The NHS: Targeted for reform
UK Prime Minister David Cameron’s emergency summit was supposed to heal rifts over planned NHS reform. Instead, the Health and Social Care bill has been plunged into fresh controversy after reports emerged that key healthcare groups had been excluded from the meeting – apparently because they don’t back the government’s stance. Shadow Health Secretary Andy Burnham slammed the decision not to invite health bodies such as the British Medical Association (BMA), the Royal College of Nursing and the Royal College of General Practitioners: “The NHS matters too much to too many people for Mr Cameron to play what is a dangerous game of divide and rule,” he said, reported The Guardian.
Key planned reforms include making GPs responsible for patient care; buying in services from public, private and charity sectors; cutting NHS management staff; and abolishing primary care trusts. Health Secretary Andrew Lansley has already taken considerable heat over the proposals, with commentators criticising his handling of the proposed legislation and GPs up in arms over the reforms. Cameron was supposed to ride to the rescue; but the latest controversy suggests the prime minister’s support may have backfired.
The PM’s aides claimed that as the point of the health summit is to discuss how to implement the bill, ”there is little point inviting those who have opposed the reform from the start”, said Samira Shackle on a New Statesman blog.
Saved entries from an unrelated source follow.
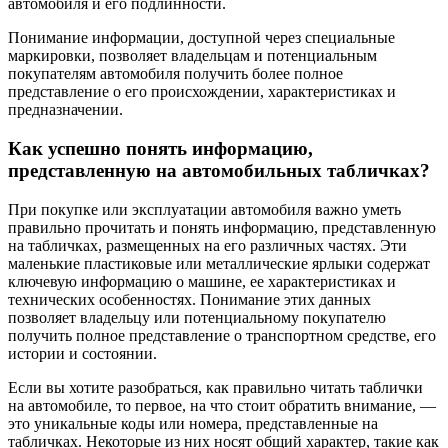
автомобиля и его подлинности.
Понимание информации, доступной через специальные
маркировки, позволяет владельцам и потенциальным
покупателям автомобиля получить более полное
представление о его происхождении, характеристиках и
предназначении.
Как успешно понять информацию,
представленную на автомобильных табличках?
При покупке или эксплуатации автомобиля важно уметь
правильно прочитать и понять информацию, представленную
на табличках, размещенных на его различных частях. Эти
маленькие пластиковые или металлические ярлыки содержат
ключевую информацию о машине, ее характеристиках и
технических особенностях. Понимание этих данных
позволяет владельцу или потенциальному покупателю
получить полное представление о транспортном средстве, его
истории и состоянии.
Если вы хотите разобраться, как правильно читать таблички
на автомобиле, то первое, на что стоит обратить внимание, —
это уникальные коды или номера, представленные на
табличках. Некоторые из них носят общий характер, такие как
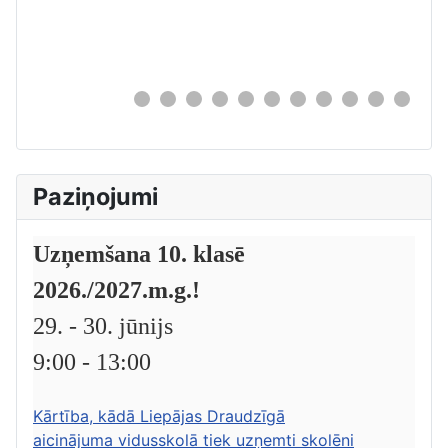
0
Paziņojumi
Uzņemšana 10. klasē
2026./2027.m.g.!
29. - 30. jūnijs
9:00 - 13:00
Kārtība, kādā Liepājas Draudzīgā
aicinājuma vidusskolā tiek uzņemti skolēni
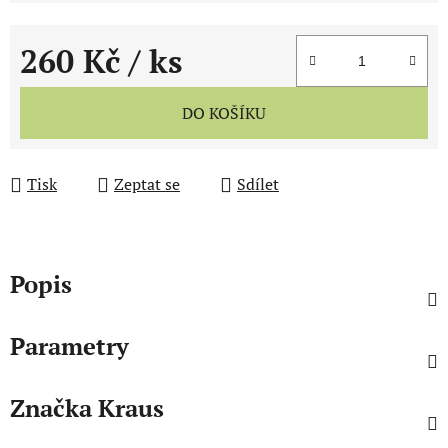
260 Kč
/ ks
Měrná cena:
DO KOŠÍKU
Tisk
Zeptat se
Sdílet
Popis
Parametry
Značka
Kraus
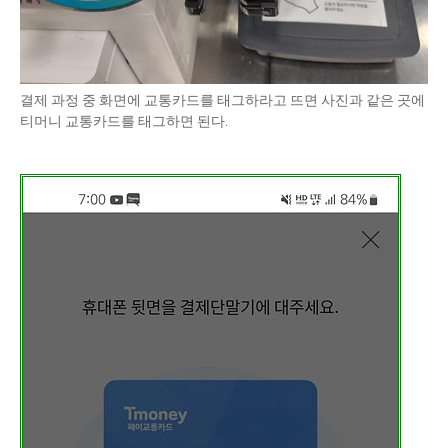
결제 과정 중 화면에 교통카드를 태그하라고 뜨면 사진과 같은 곳에
티머니 교통카드를 태그하면 된다.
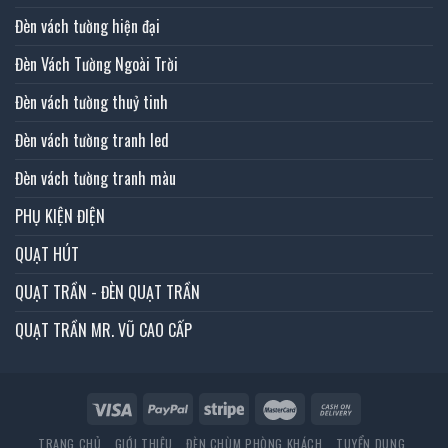
Đèn vách tường hiện đại
Đèn Vách Tường Ngoài Trời
Đèn vách tường thuỷ tinh
Đèn vách tường tranh led
Đèn vách tường tranh màu
PHỤ KIỆN ĐIỆN
QUẠT HÚT
QUẠT TRẦN - ĐÈN QUẠT TRẦN
QUẠT TRẦN MR. VŨ CAO CẤP
TRANG CHỦ
GIỚI THIỆU
ĐÈN CHÙM PHÒNG KHÁCH
TUYỂN DỤNG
However, Shackle pointed out that this is unlikely to win over a general public already suspicious of the proposed NHS reforms: “A Unite/YouGov poll found that six times as many people trust health professionals over Cameron and Andrew Lansley on NHS reorganisation.”
An e-petition calling for the bill to be scrapped has attracted 147,000 signatures, reported Sky News, with celebrity supporters including footballer Rio Ferdinand and broadcaster Stephen Fry.
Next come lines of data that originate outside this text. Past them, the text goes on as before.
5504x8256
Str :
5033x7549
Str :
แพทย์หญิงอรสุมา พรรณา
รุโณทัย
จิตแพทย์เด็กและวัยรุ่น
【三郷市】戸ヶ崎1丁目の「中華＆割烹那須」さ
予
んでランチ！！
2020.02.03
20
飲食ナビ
NHS mess. “The health and social care bill is now a wreck,” thundered Jackie Ashley on The Guardian’s Comment is free, branding the proposed reform largely “friendless”. According to Ashley, the bill will do more harm than good in its current form: “In the service of reducing bureaucracy, it is busy creating a new, and probably eventually bigger bureaucracy. Instead of giving hospitals and GP surgeries more freedom, it is imposing a new round of top-down enforced changes on them, just at the time they are having to find big cost-savings.” Ashley argued that Cameron is backing the bill simply in order to save face – and this may come back to haunt him at the next general election.
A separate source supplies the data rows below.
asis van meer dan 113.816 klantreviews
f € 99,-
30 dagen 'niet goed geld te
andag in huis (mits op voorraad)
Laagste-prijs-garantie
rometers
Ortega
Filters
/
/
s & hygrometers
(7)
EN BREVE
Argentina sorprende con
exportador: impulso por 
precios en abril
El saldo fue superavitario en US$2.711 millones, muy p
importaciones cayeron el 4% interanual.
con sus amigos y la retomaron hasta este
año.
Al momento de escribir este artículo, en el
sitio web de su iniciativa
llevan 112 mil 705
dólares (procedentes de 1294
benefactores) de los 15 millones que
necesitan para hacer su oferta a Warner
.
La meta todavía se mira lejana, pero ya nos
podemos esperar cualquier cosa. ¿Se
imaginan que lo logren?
Science writer and doctor Ben Goldacre published a round-up of the organisations excluded from David Cameron’s HNS reform summit on his blog.
Carving up the NHS. The bill is driven by a belief that “the NHS must be dismantled and the parts sold for scrap to the private sector”, wrote Max Pemberton in The Telegraph. Pemberton described amendments aimed at addressing concerns as “a precariously placed fig leaf designed to preserve the modesty of the more gross and gratuitous aspects of the Bill”, pointing out that the section that deals with the regulation of competition for NHS services is unchanged, “despite it being one of the critical elements that undermines the NHS”.
Over 150 paediatricians have written to medical journal The Lancet to condemn the proposed NHS reform on the grounds that children’s healthcare would be undermined. A Department of Health spokesperson dismissed the call for the bill to be abandoned, reported The Independent, saying: “These 150 individuals represent just over 1% of the total members of the Royal College of Paediatricians and Children’s Health and cannot be taken as an accurate representation of the College, who we continue to work with.”
Poorly introduced but potentially not so bad. “The coalition’s health and social-care bill is a textbook example of how not to introduce major reform,” said The Economist; however, the proposals may not turn out to be so terrible in practice. After all, “rising treatment prices, an aging population and ongoing fiscal austerity mean that [the NHS] will have to change if it is to keep pace with expectations,” according to The Economist.